Die Zeichnungen dürfen nicht pausenlos dem LED-Licht ausgesetzt werden. Deswegen gibt es nur bestimmte Zeitfenster. Auch die Anzahl der Besucher pro Zeitfenster ist begrenzt. Unter der Leitung des Experten verbrachten Spezialisten Wochen damit, den Putz von den Wänden mit Skalpellen zu entfernen. Als die Schmutzschicht verschwand, kamen Dutzende von Zeichnungen zum Vorschein, von denen viele an Michelangelos große Werke erinnern.
Die Zeichnungen auf den Kammerwänden haben bisher nur wenige Menschen zu Gesicht bekommen. „Dieser Ort ermöglicht den Besuchern die einzigartige Erfahrung, mit der Kreativität Michelangelos in direktem Kontakt zu kommen“, so die Direktorin des Florentiner Bargello-Museums, Paola D‘Agostino, zu dem die Grabkapellen der Medici gehören.
Überlebenskampf im Verborgenen: Michelangelos Gefahr unter der Medici-Herrschaft
Ein Aufstand hatte die Medici-Herrscher der Stadt 1527 ins Exil getrieben.
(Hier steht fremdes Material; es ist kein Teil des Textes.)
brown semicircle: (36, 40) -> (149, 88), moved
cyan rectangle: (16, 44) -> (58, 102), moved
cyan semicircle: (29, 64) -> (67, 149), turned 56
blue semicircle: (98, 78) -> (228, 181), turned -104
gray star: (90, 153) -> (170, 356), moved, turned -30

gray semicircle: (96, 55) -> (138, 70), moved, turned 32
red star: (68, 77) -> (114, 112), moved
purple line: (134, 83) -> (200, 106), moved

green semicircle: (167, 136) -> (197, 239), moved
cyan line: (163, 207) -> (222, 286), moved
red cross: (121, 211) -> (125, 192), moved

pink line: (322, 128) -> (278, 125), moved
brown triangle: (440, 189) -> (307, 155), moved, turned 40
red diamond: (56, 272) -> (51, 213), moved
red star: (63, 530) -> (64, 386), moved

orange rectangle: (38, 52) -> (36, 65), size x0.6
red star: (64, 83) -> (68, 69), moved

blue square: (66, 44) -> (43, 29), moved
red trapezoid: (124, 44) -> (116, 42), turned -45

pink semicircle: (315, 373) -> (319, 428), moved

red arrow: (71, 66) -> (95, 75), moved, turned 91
Obwohl sie seine Kunst zuvor gefördert hatten, hatte Michelangelo die mächtige Herrscher-Familie verraten und sich mit anderen Florentinern gegen ihre Herrschaft verbündet. Als die Medici einige Jahre später wieder zurück an die Macht kamen, war das Leben des 55 Jahre alten Künstlers in Gefahr.
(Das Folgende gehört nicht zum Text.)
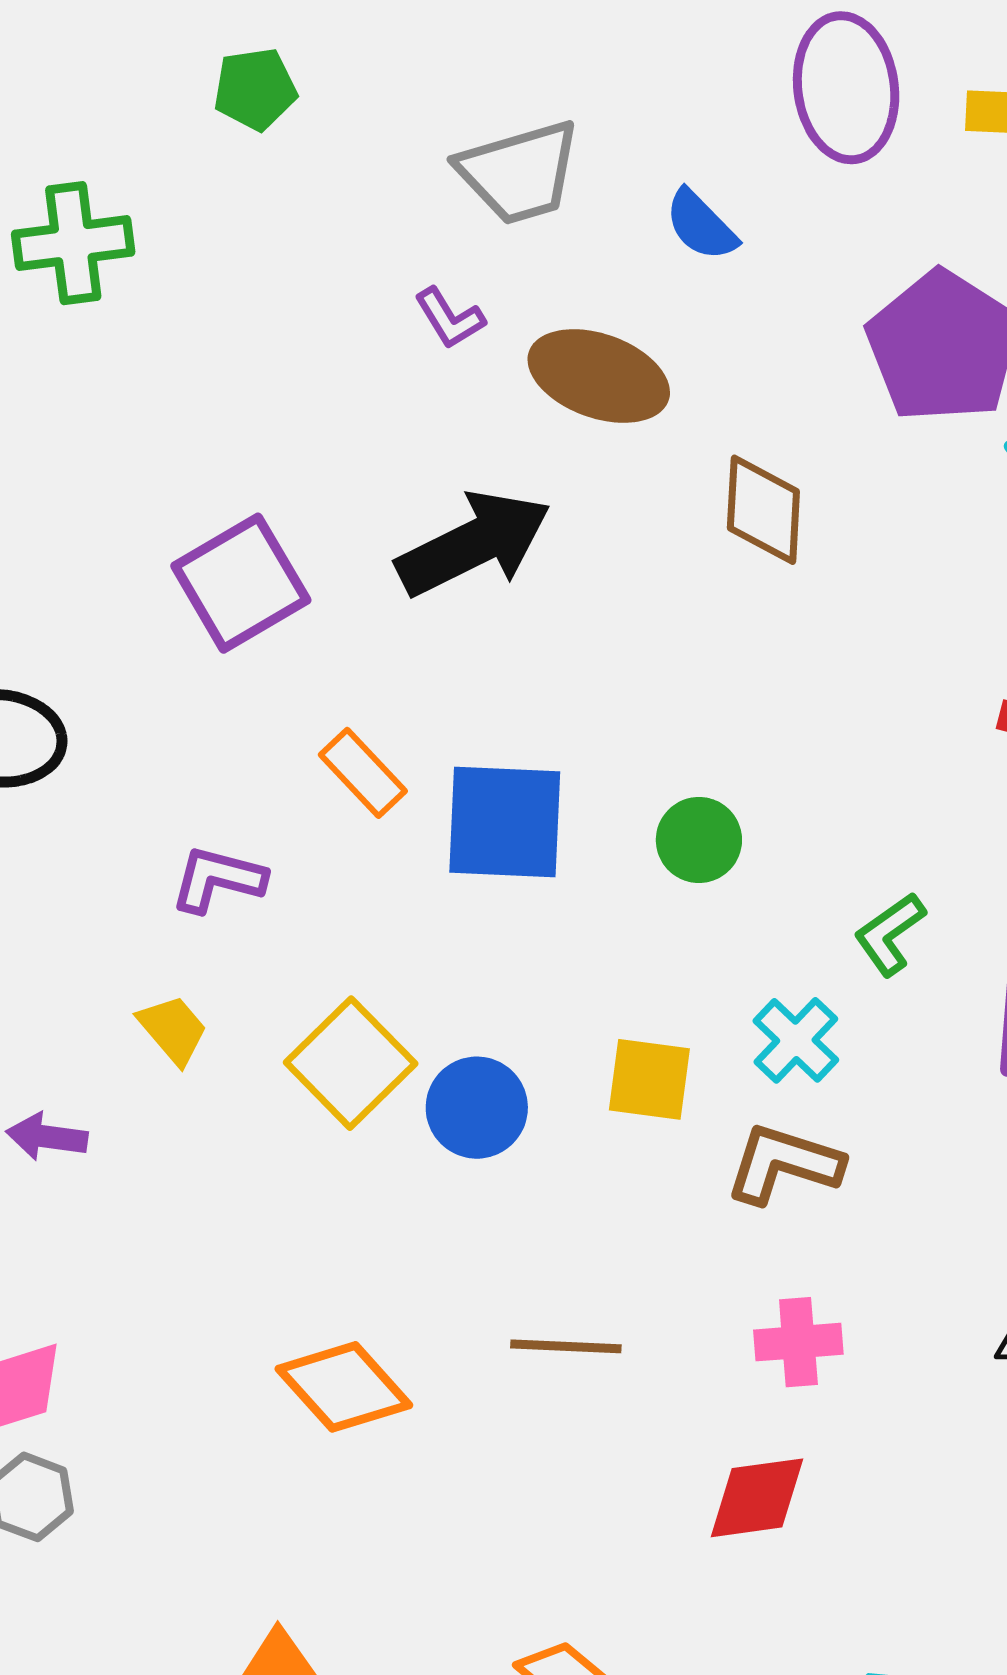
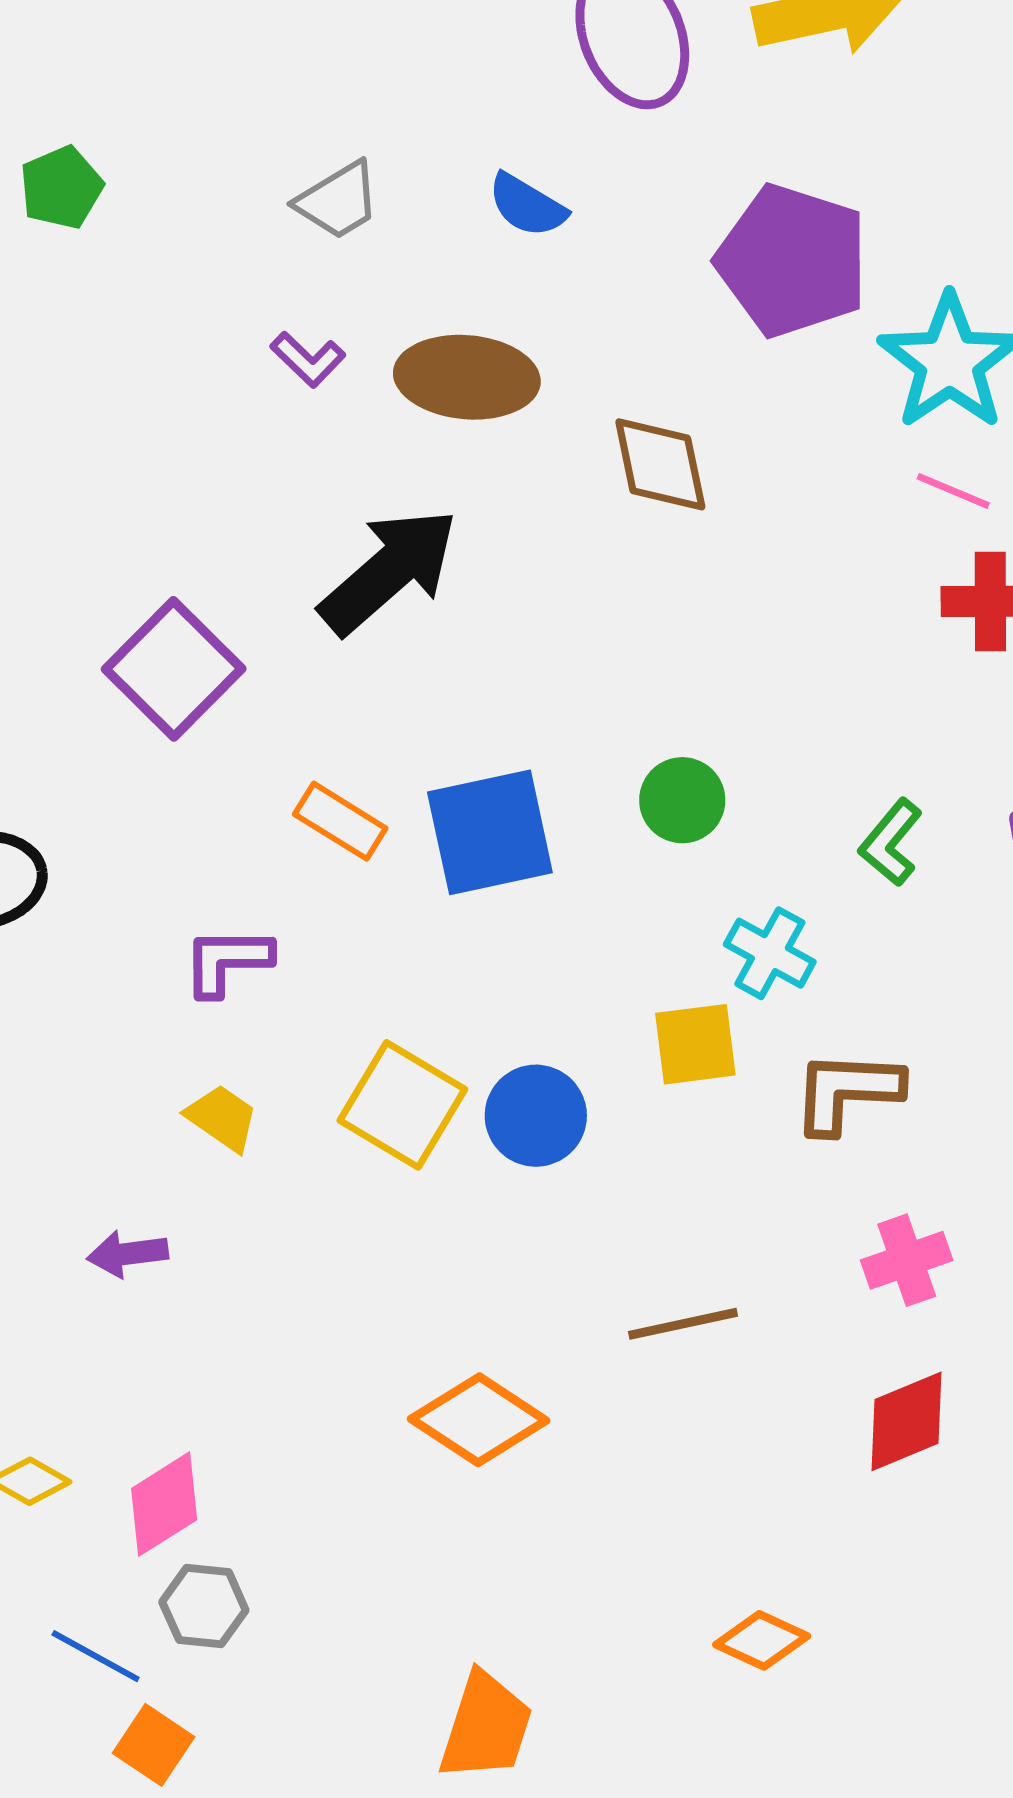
gray trapezoid: (519, 172) -> (338, 201), size x0.7
cyan cross: (796, 1040) -> (770, 953), moved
1534 verließ Michelangelo Florenz im Protest und blieb für immer in Rom. Er ging vor allem, weil er vom Vatikan den Auftrag für das „Jüngste Gericht“ erteilt bekommen hatte, aber auch, weil sein Rivale, der Bildhauer Baccio Bandinelli – mit dem Michelangelo im Künstlerwettstreit war – von den Medici mit der Ausführung des zweiten „Wächters“ des Palazzo della Signoria beauftragt worden war. Der Anblick des muskelbepackten Hercules Bandinellis als Pendant zu seinem David bedeutete eine Demütigung, die Michelangelo den Medici niemals verzieh. So beschloss endgültig Florenz zu verlassen.